X-ray selected normal galaxies

A key development from recent Chandra and XMM-Newton surveys is the identification of normal galaxies outside the local Universe, at cosmologically interesting redshifts (z~1). The X-ray emission in these sources is from X-ray binaries and/or hot gas, i.e. stellar processes, providing the opportunity to study, for the first time, how these components evolve with redshift. The importance of this development is that the X-ray wavelengths are the only tool available to directly probe the X-ray binary population and hot gas in galaxies, providing information on the evolution of these systems that is complementary to that inferred from other wavelengths

Moreover, the deepest X-ray surveys currently available suggest that these systems will outnumber the traditional X-ray population of AGNs at fluxes below fX=10-17erg/s/cm2, making them a significant component of the X-ray Universe at these faint limits (Hornschemeier et al. 2003).

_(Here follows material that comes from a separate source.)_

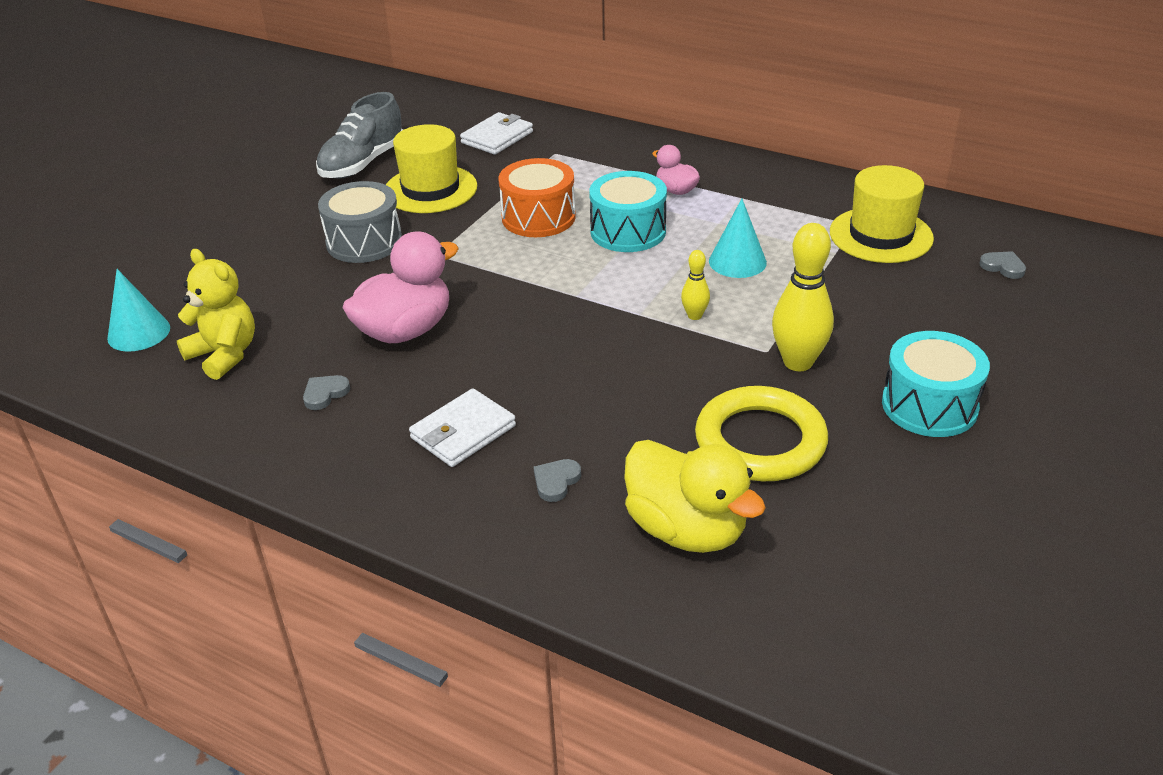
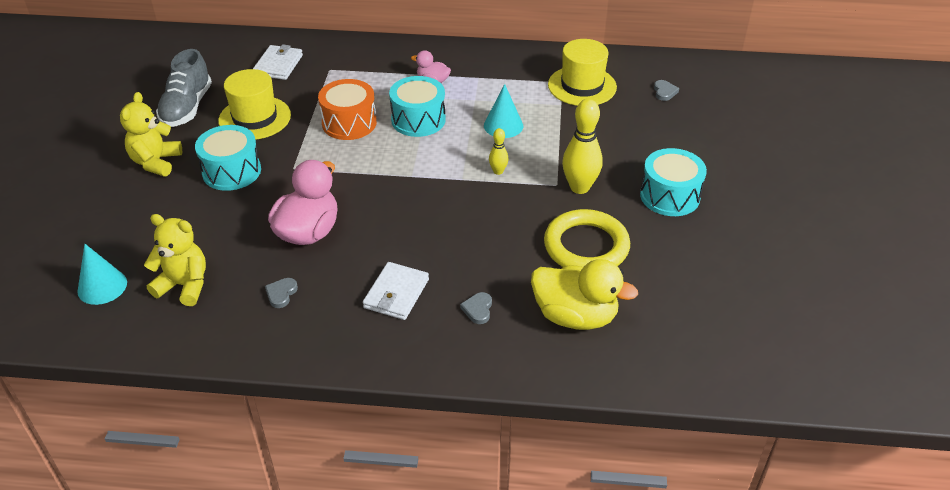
camera: 25 degrees left, 5 degrees up
(289, 214) = (156, 162): none -> yellow teddy bear
(364, 242) = (232, 171): grey drum -> turquoise drum
(1003, 267) = (664, 92): grey heart -> grey heart turned 75 degrees clockwise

On the left we show the optical image, with the X-ray contours overlaid, and the optical spectrum (both from the SDSS) of an emission-line galaxy at z=0.005. This system is detected in the Needles in the Haystack Survey (NHS). This ongoing project aims to compile the first complete sample of X-ray selected `normal' galaxies at z~0.1 for comparison with higher-z surveys. Combining low with high-z samples is essential to provide a wide redshift baseline to constrain the evolution of these systems.